## [TO-DO LIST]
A) Decide whether each statement agrees with the smoked trout thread, answering yes or no and quoting the deciding words: (i) The fish was smoked in the MES40 at 180 degrees for 2.5 hours. (ii) The trout was dried before it went into the smoker. (iii) Cherry pellets and chips were placed in the 6" tube.
B) Duplicate the portion of the smoked trout thread from "# Smoked Rainbow" up to and including "good eating tomorrow.".

## [PASSAGE TO READ]
* * * * * * * * *
# Smoked Rainbow Trout



## BrianGSDTexoma (Jun 25, 2021)

I been having good luck with the fish 50% off at Albertson's.  Picked up a couple fairly big ones yesterday.  Straight into Pop's brine overnight.  Poured brine off this morning and had a bit of fishy smell.  Was a little concern.  Gave good rinse.  Did not take the time to dry so color not the greatest.  Was planning on try to butterfly but knife I ordered is running late.  Used the MES40 180 degrees for 2.5 hours.  Put cherry pellets and chips in the 6" tube.  Ate most of one right off the smoker and man was it good.  A lot easier to get bones off while still hot so took meat off.  Ended up with a nice bunch.  That is going to be some good eating tomorrow.


----------



## SmokinEdge (Jun 25, 2021)

Yes sir, looks great.


----------



## kilo charlie (Jun 25, 2021)

That looks tasty!


----------



## Bearcarver (Jun 25, 2021)

That's what I call "Good Eatin"!!
Nice Job, Brian!!
Like.

Bear


----------



## pushok2018 (Jun 25, 2021)
* * * * * * * * *
Source records
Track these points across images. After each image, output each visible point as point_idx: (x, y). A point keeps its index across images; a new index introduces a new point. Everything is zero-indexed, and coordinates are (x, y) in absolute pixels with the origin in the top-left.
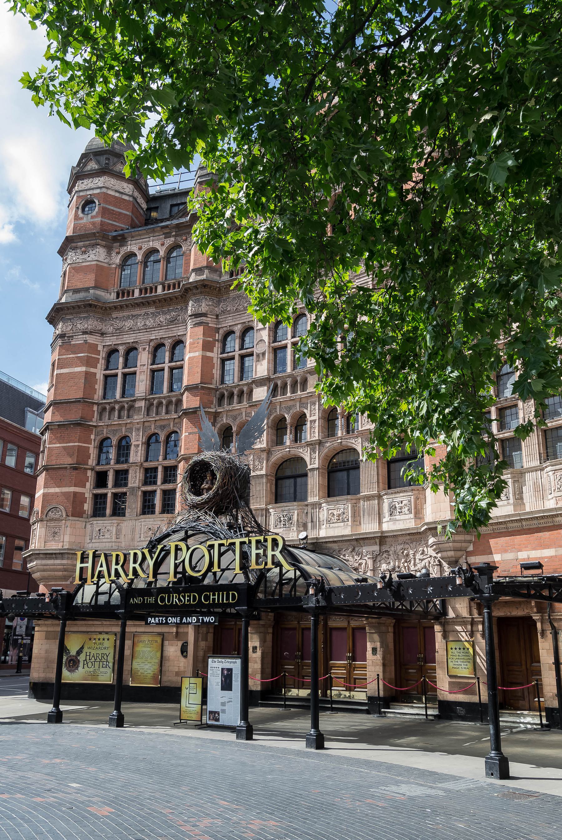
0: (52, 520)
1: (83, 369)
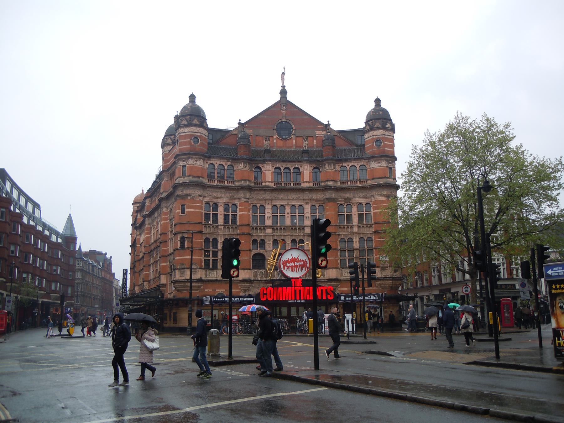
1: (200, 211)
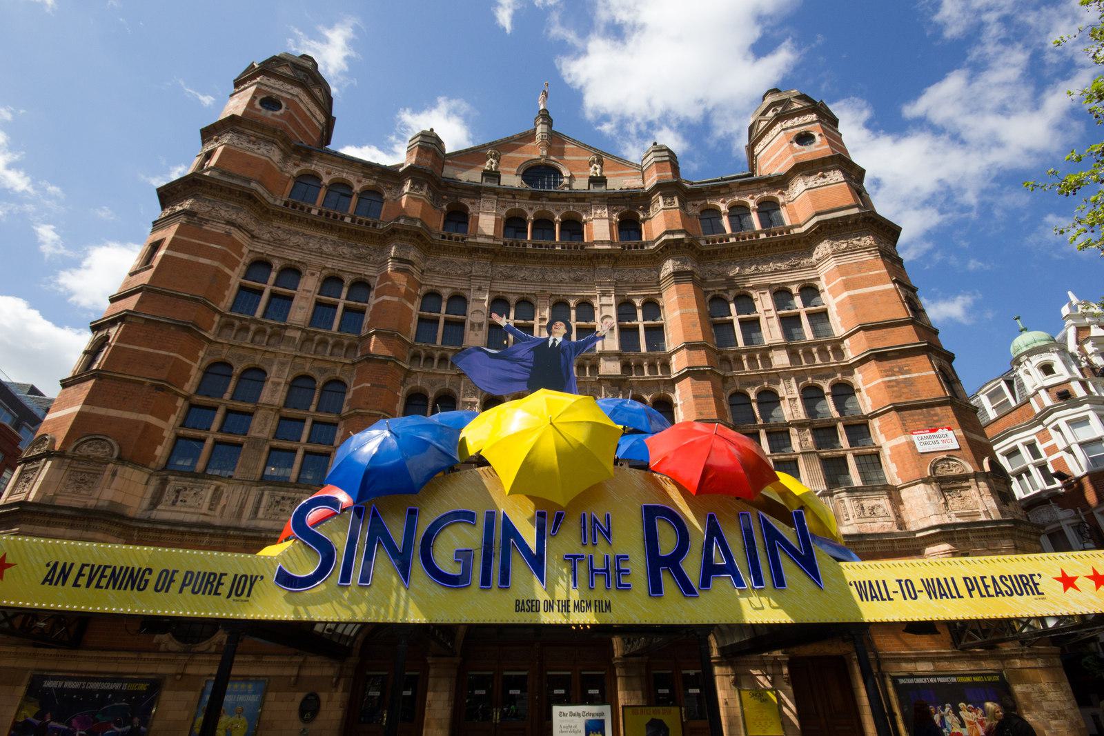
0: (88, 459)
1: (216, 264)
* * * * * * * * *
## [ANSWERS TO THE PROBLEMS]
A)
(i) Yes: "Used the MES40 180 degrees for 2.5 hours."
(ii) No: "Did not take the time to dry so color not the greatest."
(iii) Yes: "Put cherry pellets and chips in the 6" tube."

B)
# Smoked Rainbow Trout



## BrianGSDTexoma (Jun 25, 2021)

I been having good luck with the fish 50% off at Albertson's.  Picked up a couple fairly big ones yesterday.  Straight into Pop's brine overnight.  Poured brine off this morning and had a bit of fishy smell.  Was a little concern.  Gave good rinse.  Did not take the time to dry so color not the greatest.  Was planning on try to butterfly but knife I ordered is running late.  Used the MES40 180 degrees for 2.5 hours.  Put cherry pellets and chips in the 6" tube.  Ate most of one right off the smoker and man was it good.  A lot easier to get bones off while still hot so took meat off.  Ended up with a nice bunch.  That is going to be some good eating tomorrow.